Titre de la thèse
Impact des éruptions solaires sur la région D de l’ionosphère : surveillance et modélisation.
Composition du jury
- Vincent Coudé du Foresto (Astronome, LIRA) : Président
- Elvira Astafyeva (Directrice de recherche, IPGP) : Rapportrice
- Jean-Pierre Raulin (Professeur, Mackenzie Presbyterian University) – Rapporteur
- David Themens (Professeur Associé, University of Birmingham) : Examinateur
- Vincent Fabbro (Ingénieur de recherche, ONERA) : Examinateur
- Angélique Woelfflé (Coordinatrice pour la DGA) : Examinateur
- Edmund Henley (Physicien pour le Met Office) : Examinateur
- Carine Briand (Astronome, LIRA) : Directrice de thèse
Résumé
Les éruptions solaires sont des évènements éruptifs, qui accélèrent les particules et qui émettent du rayonnement énergétique. Cette source additionnelle d’ionisation augmente la densité électronique de l’ionosphère, et en particulier de sa plus basse couche, la région D (60 - 90 km). Cela accroît l’absorption des ondes haute fréquence (HF, 3 - 30 MHz), une bande de fréquence utilisée pour les communications transhorizon. Ainsi, la surveillance de la région D est nécessaire, pour alerter en cas de perturbation et limiter les risques.
Les satellites et les ballons ne sont pas adaptés pour cela, à cause de l’altitude de la région D. À la place, la propagation d’ondes très basse fréquence (VLF, 3 - 30 kHz) offre un aperçu en continu de la densité électronique de cette région. Les mesures VLF sont comparées aux résultats d’un modèle de propagation, tel le Longwave Mode Propagator. Si l’on suppose que la conductivité des sols est parfaitement connue, la densité électronique sur le chemin de propagation des ondes peut être reconstruite en minimisant l’écart entre les mesures VLF et les résultats du modèle pour diverses conditions ionosphériques. Toutefois, nous avons démontré l’importance cruciale d’une connaissance approfondie de la conductivité des sols, tant en termes d’amplitude que de résolution spatiale, pour reconstruire avec précision les profils de densité électronique dans la région D. Ceci est particulièrement vrai dans les régions de faible conductivité, comme les hautes latitudes ou les chaînes de montagnes.

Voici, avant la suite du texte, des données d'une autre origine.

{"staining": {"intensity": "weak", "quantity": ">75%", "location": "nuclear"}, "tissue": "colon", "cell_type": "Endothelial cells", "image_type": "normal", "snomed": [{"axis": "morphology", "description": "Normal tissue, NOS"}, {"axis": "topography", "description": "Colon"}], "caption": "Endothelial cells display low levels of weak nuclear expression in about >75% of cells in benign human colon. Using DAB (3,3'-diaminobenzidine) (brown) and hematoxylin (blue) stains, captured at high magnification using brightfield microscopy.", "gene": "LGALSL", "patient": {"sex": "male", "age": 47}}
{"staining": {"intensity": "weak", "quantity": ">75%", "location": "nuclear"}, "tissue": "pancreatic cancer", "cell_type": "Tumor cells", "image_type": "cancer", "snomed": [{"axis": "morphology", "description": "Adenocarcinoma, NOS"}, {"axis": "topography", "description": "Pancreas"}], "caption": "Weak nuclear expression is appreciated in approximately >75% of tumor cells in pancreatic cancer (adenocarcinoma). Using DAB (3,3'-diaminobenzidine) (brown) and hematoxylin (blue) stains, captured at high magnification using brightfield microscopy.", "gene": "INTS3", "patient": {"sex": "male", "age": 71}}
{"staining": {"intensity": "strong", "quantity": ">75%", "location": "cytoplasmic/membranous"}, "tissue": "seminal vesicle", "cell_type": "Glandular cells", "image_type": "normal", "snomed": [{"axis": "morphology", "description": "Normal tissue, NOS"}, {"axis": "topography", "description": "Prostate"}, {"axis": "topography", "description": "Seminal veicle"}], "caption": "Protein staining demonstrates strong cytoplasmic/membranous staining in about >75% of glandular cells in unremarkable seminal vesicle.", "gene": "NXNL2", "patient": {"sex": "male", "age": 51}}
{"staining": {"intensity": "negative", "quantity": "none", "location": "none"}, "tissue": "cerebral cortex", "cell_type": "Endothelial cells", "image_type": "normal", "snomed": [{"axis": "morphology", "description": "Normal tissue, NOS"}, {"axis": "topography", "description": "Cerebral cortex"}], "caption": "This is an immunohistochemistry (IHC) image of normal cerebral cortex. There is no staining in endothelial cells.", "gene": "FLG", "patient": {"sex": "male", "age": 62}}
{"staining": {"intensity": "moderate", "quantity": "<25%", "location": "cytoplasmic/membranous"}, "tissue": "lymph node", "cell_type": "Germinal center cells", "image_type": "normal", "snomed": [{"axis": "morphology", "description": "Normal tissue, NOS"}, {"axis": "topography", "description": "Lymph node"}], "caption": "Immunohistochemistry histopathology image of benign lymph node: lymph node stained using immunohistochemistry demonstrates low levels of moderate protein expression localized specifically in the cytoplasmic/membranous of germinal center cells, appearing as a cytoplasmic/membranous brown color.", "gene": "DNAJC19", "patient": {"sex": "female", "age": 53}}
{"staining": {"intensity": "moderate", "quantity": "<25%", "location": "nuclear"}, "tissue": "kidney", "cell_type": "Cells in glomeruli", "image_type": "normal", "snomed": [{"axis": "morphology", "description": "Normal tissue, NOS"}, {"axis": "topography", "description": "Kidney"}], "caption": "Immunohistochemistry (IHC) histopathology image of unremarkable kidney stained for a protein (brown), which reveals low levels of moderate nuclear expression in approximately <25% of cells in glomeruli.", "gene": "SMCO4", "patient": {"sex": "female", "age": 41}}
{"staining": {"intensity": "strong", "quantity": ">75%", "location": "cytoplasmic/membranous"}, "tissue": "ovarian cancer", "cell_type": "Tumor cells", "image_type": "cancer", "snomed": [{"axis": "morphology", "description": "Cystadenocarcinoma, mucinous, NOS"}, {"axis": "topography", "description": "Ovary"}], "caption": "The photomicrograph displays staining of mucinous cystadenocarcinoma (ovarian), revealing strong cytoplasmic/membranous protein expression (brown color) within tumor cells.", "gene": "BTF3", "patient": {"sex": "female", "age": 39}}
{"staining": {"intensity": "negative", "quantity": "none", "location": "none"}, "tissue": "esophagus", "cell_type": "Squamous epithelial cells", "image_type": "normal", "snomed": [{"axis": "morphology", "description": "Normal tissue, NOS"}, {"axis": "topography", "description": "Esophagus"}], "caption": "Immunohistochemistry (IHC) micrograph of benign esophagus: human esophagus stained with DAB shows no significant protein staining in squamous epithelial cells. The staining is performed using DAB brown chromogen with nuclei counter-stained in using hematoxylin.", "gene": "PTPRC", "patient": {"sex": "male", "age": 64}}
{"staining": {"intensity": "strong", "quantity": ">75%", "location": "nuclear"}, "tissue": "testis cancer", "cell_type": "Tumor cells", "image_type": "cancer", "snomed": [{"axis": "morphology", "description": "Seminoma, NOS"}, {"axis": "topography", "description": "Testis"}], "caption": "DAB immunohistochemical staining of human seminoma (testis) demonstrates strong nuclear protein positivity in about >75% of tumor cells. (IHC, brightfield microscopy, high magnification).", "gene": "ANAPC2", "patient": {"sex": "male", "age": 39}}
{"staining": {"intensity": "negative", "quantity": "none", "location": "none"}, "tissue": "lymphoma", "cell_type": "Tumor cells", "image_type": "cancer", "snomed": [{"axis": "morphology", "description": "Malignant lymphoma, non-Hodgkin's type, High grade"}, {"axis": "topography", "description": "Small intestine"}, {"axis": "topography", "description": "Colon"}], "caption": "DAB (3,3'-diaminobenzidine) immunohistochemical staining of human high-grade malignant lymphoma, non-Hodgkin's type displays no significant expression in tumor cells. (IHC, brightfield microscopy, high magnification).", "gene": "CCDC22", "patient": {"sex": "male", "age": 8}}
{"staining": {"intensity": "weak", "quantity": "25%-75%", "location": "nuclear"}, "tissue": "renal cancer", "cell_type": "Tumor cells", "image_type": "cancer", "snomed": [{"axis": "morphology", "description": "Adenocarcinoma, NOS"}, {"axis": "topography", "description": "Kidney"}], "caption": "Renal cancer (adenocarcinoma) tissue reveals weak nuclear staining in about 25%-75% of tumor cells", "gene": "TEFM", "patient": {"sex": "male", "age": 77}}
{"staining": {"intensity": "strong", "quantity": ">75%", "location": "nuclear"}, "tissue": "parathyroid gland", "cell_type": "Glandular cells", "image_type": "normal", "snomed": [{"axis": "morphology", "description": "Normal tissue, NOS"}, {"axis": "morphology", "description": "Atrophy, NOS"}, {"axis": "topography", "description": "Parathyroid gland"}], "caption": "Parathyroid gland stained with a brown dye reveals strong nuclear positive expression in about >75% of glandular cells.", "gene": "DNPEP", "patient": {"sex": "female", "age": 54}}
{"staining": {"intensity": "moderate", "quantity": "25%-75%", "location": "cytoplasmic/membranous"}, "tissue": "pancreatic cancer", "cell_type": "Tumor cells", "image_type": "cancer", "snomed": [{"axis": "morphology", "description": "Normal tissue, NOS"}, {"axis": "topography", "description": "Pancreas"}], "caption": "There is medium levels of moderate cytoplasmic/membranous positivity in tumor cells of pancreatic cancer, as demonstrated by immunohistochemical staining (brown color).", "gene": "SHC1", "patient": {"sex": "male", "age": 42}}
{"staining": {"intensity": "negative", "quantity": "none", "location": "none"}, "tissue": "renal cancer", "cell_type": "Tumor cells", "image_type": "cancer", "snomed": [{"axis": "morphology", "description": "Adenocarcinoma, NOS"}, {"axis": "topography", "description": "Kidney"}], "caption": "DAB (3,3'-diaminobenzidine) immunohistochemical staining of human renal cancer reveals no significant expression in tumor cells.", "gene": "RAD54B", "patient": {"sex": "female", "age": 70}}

Le comportement de la région D peut aussi être modélisé avec divers schémas de chimie. Nous avons développé un code, le Lower Ionosphere — Absorption and Chemistry Modelling (LIR-ACheM) pour modéliser la région D. Puisque ce modèle inclut spécifiquement l’ionisation par les rayons X durs et mous, il est particulièrement adapté à l’étude de la réponse de la région D aux éruptions solaires. LIR-ACheM inclut sept espèces majeures dans la région D, au travers du schéma de Mitra-Rowe, offrant ainsi un compromis entre une représentation correcte de cette région et un coût numérique faible. Le forçage extérieur comprend les EUV et les rayons X. Ce modèle permet d’étudier l’influence de l’angle zénithal solaire, la latitude et longitude, et les variations saisonnières.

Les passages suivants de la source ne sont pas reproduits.